Guess how many people actually include volunteering on their resumes?
Only 30 percent. 😱
I recently volunteered for a technical interviewing practice session at a nearby university, and multiple students told me they were advised to leave volunteering off their resumes to create more room for technical experience (even if that experience were subpar or tangential). Based on the data above, this seems misguided.
But why do companies value volunteering so highly?
Furthermore, volunteering may not just help you land a job – it might also help you grow your career. Survey results indicate that skills learned through volunteering may make it easier for people to move into leadership roles.
Between 80 percent and 92 percent of those aforementioned hiring influencers said volunteers were more likely than non-volunteers to possess the following:
- communication skills
- strong character traits
- accountability and commitment
- leadership skills
- broad professional skill sets
3. Volunteers build wider and stronger personal communities.

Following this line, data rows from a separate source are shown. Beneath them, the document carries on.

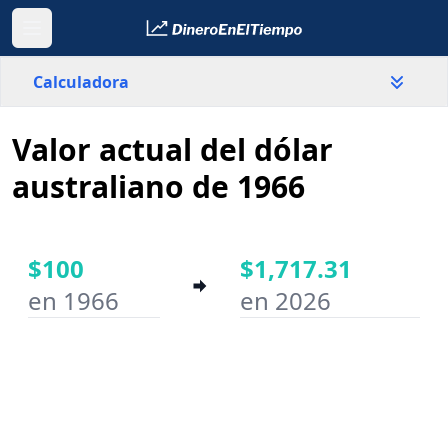
Calculadora
Valor actual del dólar
País
Australia
australiano de 1966
Valor
$
$100
$1,717.31
en 1966
en 2026
Año inicial
Año final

In tech, we often hear "we are not our users."
What does this mean?
For one, we're likely to be much whiter, wealthier, more educated and more male than the average American. This means we ultimately build software best suited to educated, financially stable white men, at the expense of pretty much everyone else.
A great way to combat that homogeneity?
Volunteers are exposed to parts of society that they might not otherwise have encountered.
Through my volunteer work at a local development bootcamp run by the YWCA, for example, I've gotten to know a whole slew of people with experiences I hadn't directly encountered much before (if ever), including single parents, refugees, folks with chronic illness, middle-aged people who'd never owned a computer, and so many more.
These connections - this community-building - is not only important for point No. 1 (expanding your weak ties), but also for increasing your awareness of experiences outside your own.
And volunteers themselves agree: 79 percent of volunteers who responded to the National Survey of Giving, Volunteering and Participating (NSGVP) said their volunteer work helped them:
- understand people better
- motivate others
- deal with difficult situations
[Volunteers develop] a better ability … to identify and understand problems in the community.
This ability is crucial for being successful in tech, no matter your role within the industry. Successful products efficiently solve a problem as yet not properly addressed; if you don't see the problems or can't understand them, you'll never be able to create a viable solution.
4. Volunteers are healthier (and live longer!)
This is one of my favorites. Folks who volunteer - especially before and after retirement - live longer than those who don't.
For one thing, volunteering strongly correlates with lower risk of depression, heart attack and stroke, and with higher life satisfaction and physical health (source, source). There are various theories as to why, but a big part of it centers around how volunteering makes us feel:
Volunteering creates a sense of self-worthiness and instills self-esteem. It gives the very important feeling of being needed.
When we feel needed, or as though others depend on us, our sense of self-worth increases. And the more we value ourselves, the better we take care of ourselves.
In fact, a high sense of purpose is associated with lower risk of dying from literally "any cause" (source).
A wider community also means more support to turn to in tough times, and more folks to notice if something seems off.
And for retirees?
During later life, volunteering is even more beneficial for one's health than exercising and eating well.
Volunteering (especially skills-based volunteering) positively impacts your income, career, and personal and professional community, and it helps you live longer. Seems like a win-win!